Physically, the creature manifests in three distinct guises. In its true demonic form-visible only to bomoh shamans or those dying in agony-it appears as a stunted, degraded humanoid with a lipless mouth, glowing red eyes, and webbed feet. In its zoomorphic form, it most often takes the shape of a weasel, ferret, lizard, or a sleek cat. The cat's lethal meow beside a victim's bed is considered a definitive death mark, signaling that the Bajang has claimed a new soul for its master.
The third state is purely spectral: a mere shadow kept confined inside a wooden box or a bamboo tube, where the spirit slumbers until summoned. These containers are often sealed with an azimat talisman-a special Malay inscription or drawing-that prevents the familiar from escaping on its own. Creating a Bajang requires dark knowledge and the desecration of a fresh grave, luring the entity out with promises of milk, eggs, and blood to seal a lifelong pact of servitude.
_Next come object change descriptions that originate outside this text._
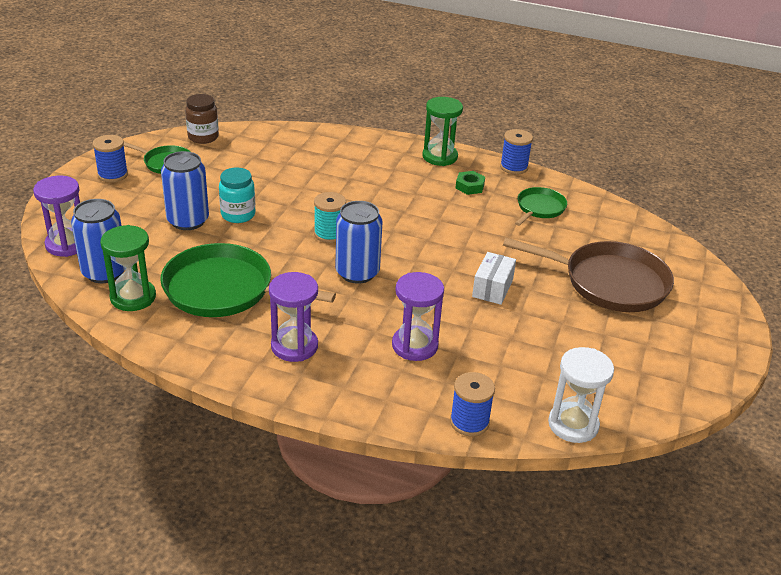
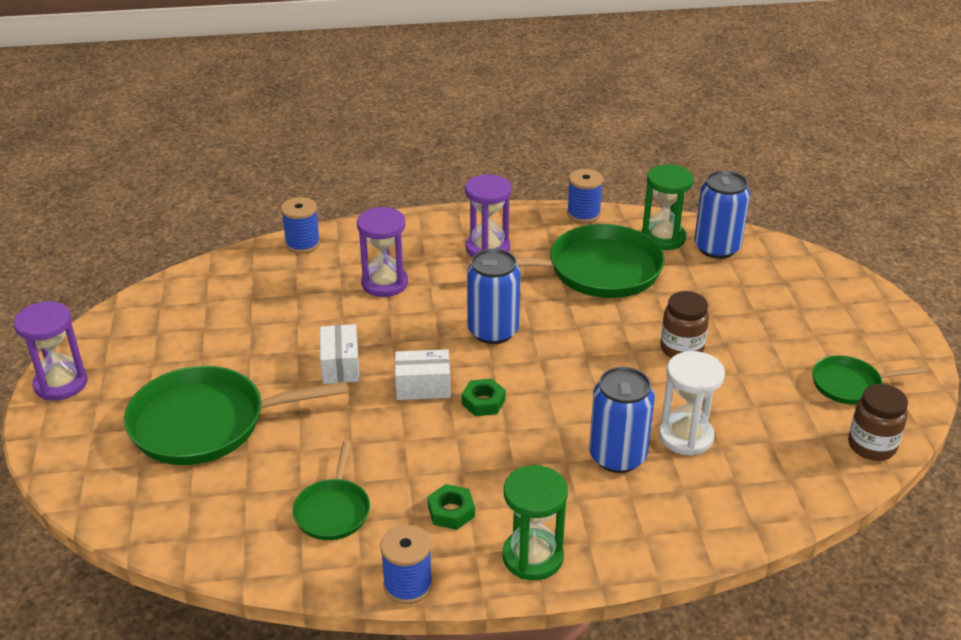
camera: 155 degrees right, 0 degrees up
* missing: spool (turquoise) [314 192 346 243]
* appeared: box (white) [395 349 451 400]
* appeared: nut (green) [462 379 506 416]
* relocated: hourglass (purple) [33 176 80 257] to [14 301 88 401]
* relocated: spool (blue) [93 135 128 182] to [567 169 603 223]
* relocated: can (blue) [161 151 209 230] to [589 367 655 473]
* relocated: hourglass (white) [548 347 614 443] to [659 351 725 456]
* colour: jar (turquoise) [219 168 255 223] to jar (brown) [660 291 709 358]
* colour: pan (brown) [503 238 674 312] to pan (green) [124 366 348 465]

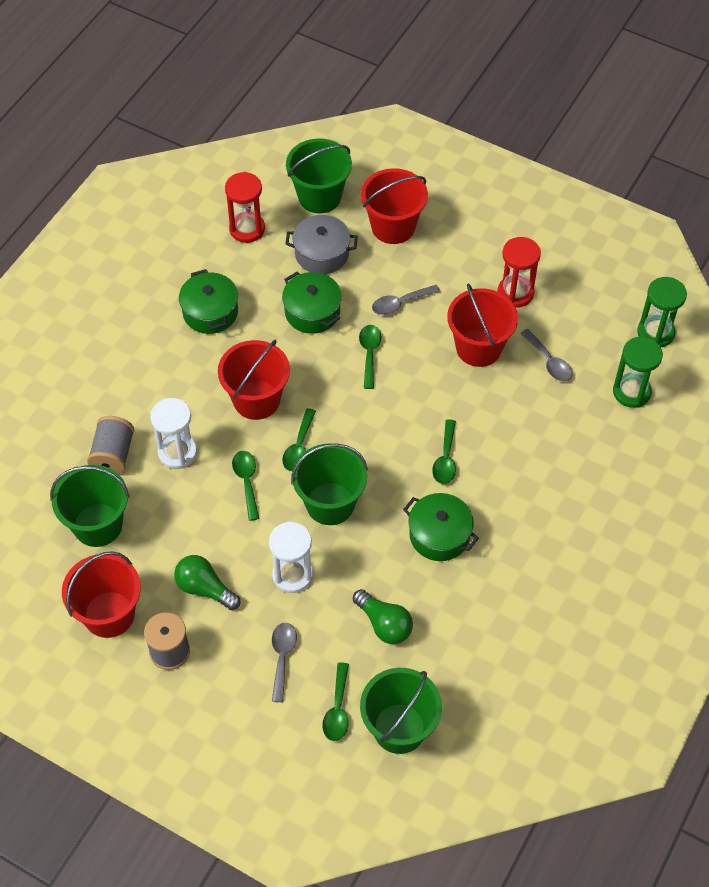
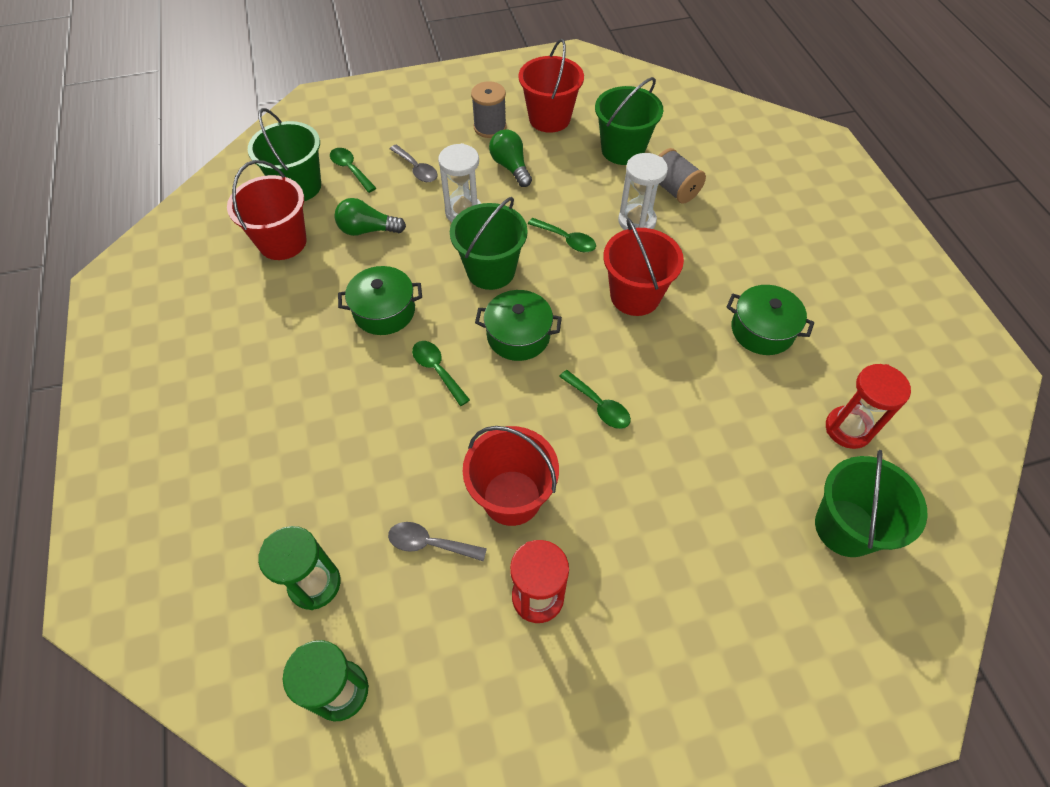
camera: 135 degrees right, 0 degrees up
* missing: spoon (green) [282 408 316 471]
* missing: pot (grey) [285 215 358 274]
* missing: spoon (grey) [372 285 440 315]
* relocated: pot (green) [282 272 342 334] to [475 290 562 361]
* relocated: bucket (red) [361 168 428 244] to [227 160 306 260]
* spun: light bulb (green) [174 555 241 610] = [489 129 532 187] 105 degrees counterclockwise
If a sorcerer dies without passing control of the familiar to an heir, the Bajang goes feral. It leaves its vessel and transfers its life-anchor to the nearest sacred tree, which then becomes the center of its new, hostile territory. In this state, the spirit plagues the surrounding area with disease and misfortune. The only reliable elimination strategy for exorcists is to locate the spirit's anchor tree and fell or burn the trunk, which destroys the Bajang instantly.